Goal of the exercise: Please set down only the lines between the line containing "left front paw: (763, 358)" and the end of the records, inclusive, exactly as they stand.

***** Excerpted records *****

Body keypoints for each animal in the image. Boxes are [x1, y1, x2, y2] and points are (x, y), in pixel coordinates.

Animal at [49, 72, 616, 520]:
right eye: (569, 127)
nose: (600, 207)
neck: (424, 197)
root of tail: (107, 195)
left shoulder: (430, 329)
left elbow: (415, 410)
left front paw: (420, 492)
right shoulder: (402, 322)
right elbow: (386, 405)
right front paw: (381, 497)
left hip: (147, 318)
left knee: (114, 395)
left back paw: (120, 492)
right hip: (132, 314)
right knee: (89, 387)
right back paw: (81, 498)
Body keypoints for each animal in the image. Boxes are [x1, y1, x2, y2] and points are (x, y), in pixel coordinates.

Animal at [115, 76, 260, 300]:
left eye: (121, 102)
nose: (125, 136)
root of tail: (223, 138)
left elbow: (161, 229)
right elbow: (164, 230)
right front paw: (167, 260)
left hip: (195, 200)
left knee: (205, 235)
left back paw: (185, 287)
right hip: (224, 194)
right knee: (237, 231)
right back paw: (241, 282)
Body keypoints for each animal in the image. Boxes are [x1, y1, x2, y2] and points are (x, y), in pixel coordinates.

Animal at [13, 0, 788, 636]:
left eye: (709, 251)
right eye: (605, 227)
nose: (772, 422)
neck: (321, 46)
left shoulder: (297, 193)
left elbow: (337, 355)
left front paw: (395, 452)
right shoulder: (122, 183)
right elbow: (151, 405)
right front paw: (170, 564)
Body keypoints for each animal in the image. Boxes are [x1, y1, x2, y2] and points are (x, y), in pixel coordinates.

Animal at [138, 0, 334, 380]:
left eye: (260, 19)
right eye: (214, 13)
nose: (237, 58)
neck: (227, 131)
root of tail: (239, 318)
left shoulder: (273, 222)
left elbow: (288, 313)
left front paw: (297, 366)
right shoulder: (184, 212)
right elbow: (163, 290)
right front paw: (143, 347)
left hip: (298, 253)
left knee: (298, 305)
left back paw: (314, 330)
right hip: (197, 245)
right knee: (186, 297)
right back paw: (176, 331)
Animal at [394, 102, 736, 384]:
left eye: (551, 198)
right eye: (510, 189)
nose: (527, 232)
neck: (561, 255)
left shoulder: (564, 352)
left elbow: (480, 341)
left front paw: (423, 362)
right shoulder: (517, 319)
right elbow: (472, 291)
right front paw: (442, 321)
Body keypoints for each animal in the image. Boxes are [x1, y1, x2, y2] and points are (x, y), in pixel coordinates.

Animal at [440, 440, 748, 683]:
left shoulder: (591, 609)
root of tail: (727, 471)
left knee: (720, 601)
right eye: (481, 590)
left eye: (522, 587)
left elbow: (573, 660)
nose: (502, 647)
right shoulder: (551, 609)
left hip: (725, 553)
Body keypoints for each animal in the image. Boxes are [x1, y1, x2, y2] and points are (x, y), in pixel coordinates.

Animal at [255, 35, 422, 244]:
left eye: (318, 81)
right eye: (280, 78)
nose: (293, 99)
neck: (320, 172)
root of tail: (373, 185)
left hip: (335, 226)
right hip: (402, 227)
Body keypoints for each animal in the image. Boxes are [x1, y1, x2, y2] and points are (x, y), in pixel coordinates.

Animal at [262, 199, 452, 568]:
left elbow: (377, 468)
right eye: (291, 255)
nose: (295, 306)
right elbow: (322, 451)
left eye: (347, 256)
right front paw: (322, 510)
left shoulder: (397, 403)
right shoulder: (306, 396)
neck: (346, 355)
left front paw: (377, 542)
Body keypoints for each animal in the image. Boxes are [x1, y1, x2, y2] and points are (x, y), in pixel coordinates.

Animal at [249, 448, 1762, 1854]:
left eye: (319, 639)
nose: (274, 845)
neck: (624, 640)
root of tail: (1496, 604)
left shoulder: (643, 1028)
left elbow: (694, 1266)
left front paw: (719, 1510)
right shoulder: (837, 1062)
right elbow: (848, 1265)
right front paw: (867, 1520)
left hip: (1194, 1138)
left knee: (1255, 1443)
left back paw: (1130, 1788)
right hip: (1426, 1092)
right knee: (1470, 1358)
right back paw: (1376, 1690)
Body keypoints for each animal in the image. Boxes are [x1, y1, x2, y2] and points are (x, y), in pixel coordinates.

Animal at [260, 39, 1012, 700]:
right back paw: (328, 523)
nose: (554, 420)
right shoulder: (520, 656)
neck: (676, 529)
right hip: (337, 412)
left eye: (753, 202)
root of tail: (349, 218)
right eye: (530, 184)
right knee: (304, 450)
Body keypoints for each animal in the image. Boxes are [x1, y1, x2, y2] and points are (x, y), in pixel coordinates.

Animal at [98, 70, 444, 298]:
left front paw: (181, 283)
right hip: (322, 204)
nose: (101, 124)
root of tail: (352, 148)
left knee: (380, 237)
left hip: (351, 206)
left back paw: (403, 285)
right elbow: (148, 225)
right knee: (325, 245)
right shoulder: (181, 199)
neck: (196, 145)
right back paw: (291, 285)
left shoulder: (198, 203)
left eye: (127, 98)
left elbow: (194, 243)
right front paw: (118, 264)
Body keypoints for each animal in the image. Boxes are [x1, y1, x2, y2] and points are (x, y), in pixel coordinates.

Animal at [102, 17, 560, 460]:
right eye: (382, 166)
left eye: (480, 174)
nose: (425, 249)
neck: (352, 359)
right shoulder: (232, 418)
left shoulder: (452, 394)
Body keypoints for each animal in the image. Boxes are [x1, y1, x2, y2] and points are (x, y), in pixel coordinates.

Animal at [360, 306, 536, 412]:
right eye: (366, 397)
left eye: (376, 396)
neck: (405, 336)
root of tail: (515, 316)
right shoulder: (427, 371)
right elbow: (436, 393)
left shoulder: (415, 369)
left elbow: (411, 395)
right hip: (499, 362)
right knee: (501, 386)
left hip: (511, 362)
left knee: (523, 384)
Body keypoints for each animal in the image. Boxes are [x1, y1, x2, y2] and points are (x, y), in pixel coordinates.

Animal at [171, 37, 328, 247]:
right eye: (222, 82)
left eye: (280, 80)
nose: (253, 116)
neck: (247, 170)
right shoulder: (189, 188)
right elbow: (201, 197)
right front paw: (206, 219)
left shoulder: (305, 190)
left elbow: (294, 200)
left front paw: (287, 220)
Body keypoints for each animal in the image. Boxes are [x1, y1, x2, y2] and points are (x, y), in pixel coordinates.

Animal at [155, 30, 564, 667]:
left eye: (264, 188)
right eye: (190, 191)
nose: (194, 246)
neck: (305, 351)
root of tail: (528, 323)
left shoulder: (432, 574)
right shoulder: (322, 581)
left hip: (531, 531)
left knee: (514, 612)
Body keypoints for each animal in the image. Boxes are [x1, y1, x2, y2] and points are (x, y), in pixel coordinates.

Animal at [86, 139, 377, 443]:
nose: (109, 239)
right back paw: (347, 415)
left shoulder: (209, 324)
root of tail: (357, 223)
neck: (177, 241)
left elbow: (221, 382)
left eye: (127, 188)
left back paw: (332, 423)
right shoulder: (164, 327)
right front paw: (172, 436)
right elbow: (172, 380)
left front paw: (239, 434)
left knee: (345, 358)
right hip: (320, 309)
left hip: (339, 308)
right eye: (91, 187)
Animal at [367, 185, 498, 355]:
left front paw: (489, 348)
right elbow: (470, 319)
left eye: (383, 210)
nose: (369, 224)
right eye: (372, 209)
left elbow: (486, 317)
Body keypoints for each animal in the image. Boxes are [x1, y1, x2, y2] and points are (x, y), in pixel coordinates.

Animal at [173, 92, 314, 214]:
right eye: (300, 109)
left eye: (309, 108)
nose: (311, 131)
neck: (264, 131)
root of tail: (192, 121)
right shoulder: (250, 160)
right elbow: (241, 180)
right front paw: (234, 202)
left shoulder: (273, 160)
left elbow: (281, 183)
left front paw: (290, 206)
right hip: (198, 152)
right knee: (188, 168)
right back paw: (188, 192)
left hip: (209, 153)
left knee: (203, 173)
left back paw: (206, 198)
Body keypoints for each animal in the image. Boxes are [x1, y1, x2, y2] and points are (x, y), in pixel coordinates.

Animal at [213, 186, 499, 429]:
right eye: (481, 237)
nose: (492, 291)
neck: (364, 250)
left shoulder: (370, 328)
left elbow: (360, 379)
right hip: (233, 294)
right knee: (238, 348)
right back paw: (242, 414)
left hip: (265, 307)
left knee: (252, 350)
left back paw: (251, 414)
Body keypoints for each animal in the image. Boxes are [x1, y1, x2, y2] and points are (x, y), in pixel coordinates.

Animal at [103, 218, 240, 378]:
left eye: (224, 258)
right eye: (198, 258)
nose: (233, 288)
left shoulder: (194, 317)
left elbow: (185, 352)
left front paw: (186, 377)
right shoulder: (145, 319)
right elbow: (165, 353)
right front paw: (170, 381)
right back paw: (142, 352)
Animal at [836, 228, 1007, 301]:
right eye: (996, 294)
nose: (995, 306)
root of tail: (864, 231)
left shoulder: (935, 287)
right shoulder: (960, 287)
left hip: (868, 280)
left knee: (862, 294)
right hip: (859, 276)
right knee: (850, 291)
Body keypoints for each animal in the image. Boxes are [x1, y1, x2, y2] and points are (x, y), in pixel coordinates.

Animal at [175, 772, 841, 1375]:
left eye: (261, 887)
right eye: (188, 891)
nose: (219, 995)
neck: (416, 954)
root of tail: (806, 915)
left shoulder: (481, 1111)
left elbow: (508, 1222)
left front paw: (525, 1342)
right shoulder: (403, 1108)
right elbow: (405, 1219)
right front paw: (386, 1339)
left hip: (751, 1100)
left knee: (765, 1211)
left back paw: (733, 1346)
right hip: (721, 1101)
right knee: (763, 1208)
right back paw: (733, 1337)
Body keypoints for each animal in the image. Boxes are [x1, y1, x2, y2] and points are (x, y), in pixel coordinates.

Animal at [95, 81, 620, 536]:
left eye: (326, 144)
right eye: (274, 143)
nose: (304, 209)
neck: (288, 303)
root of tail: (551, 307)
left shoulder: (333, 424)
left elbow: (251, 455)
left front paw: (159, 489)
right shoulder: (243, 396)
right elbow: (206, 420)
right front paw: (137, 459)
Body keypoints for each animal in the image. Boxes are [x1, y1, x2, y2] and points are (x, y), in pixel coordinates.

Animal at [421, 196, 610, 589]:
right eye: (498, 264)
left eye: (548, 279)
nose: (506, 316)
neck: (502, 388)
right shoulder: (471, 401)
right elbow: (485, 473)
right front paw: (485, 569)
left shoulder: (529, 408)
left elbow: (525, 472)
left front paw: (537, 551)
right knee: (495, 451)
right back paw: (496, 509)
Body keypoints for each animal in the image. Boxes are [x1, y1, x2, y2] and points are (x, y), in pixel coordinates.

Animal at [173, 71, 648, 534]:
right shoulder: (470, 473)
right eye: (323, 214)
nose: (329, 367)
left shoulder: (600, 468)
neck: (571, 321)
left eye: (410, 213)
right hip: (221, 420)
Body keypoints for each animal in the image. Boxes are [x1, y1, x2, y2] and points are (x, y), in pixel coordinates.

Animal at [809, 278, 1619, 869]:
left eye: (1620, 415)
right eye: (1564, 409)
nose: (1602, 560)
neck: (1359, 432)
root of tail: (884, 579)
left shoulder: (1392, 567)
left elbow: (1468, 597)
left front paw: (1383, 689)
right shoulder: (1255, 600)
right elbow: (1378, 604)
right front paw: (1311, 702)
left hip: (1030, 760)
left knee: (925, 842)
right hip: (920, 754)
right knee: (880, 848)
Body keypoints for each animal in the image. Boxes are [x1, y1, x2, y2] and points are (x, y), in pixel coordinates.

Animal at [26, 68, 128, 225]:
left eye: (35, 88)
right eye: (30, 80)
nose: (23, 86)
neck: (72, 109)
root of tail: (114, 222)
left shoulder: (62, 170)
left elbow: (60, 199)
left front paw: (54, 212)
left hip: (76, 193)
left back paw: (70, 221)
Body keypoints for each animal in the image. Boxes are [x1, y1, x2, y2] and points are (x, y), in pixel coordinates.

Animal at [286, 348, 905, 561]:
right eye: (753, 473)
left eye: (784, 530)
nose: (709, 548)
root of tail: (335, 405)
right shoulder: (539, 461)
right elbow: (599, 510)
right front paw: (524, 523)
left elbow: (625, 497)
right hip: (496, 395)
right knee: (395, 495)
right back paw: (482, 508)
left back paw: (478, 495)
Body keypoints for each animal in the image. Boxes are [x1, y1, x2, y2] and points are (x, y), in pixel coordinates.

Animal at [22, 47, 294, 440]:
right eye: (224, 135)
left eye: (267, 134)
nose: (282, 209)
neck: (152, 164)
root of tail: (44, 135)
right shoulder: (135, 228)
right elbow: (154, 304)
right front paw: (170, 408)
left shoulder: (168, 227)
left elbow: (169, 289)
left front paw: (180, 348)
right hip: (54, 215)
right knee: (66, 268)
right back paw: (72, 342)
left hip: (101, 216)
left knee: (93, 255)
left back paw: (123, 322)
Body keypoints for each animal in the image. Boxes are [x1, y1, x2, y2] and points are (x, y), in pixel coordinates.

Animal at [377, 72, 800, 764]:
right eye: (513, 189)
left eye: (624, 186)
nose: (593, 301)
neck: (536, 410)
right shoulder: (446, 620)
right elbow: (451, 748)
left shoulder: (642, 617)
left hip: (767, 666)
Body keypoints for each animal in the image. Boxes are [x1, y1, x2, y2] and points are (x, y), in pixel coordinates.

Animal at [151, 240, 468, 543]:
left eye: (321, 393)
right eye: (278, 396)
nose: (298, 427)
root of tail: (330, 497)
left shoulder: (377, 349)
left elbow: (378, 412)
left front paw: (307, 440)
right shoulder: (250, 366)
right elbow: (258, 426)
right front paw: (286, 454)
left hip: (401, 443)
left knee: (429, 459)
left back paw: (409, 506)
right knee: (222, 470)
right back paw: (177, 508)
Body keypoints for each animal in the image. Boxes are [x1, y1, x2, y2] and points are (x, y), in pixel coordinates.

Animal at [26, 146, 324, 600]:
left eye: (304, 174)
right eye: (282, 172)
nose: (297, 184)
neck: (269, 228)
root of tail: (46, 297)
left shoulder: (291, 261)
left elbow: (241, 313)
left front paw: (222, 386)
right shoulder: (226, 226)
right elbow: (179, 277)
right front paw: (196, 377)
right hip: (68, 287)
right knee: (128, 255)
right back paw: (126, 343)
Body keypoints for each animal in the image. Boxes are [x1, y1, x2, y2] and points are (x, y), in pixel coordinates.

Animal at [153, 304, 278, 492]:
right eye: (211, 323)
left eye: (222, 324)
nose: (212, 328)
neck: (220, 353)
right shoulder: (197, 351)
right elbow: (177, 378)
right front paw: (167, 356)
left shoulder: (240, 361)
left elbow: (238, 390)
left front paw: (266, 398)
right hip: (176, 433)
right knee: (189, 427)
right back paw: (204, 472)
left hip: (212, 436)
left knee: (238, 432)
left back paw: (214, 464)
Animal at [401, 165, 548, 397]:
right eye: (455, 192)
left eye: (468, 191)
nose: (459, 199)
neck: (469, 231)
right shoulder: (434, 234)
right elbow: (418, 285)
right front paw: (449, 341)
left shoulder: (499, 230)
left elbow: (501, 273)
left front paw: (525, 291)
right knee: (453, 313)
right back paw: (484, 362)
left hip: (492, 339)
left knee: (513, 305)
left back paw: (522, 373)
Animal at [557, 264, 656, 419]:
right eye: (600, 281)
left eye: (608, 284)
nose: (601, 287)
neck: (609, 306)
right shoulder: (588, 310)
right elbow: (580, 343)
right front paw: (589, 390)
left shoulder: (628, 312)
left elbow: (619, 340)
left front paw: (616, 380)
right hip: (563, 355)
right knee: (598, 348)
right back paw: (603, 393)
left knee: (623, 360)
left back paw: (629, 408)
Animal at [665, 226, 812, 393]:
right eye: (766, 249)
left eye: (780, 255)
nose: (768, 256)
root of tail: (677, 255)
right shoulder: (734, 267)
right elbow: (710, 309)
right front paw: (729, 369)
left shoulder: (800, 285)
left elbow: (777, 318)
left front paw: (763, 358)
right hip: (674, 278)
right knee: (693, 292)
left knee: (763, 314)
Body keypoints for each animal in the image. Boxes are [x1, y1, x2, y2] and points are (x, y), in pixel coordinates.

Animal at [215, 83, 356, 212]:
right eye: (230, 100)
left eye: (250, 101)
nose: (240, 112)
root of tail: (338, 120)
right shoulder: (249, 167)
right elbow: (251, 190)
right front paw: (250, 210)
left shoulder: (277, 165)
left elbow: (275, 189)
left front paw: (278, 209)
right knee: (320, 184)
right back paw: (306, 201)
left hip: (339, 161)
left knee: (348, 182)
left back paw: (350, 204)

*****

Reply to the exercise:
left front paw: (763, 358)
right hip: (674, 278)
right knee: (693, 292)
left knee: (763, 314)
Body keypoints for each animal in the image. Boxes are [x1, y1, x2, y2] and points are (x, y), in pixel coordinates.

Animal at [215, 83, 356, 212]:
right eye: (230, 100)
left eye: (250, 101)
nose: (240, 112)
root of tail: (338, 120)
right shoulder: (249, 167)
right elbow: (251, 190)
right front paw: (250, 210)
left shoulder: (277, 165)
left elbow: (275, 189)
left front paw: (278, 209)
right knee: (320, 184)
right back paw: (306, 201)
left hip: (339, 161)
left knee: (348, 182)
left back paw: (350, 204)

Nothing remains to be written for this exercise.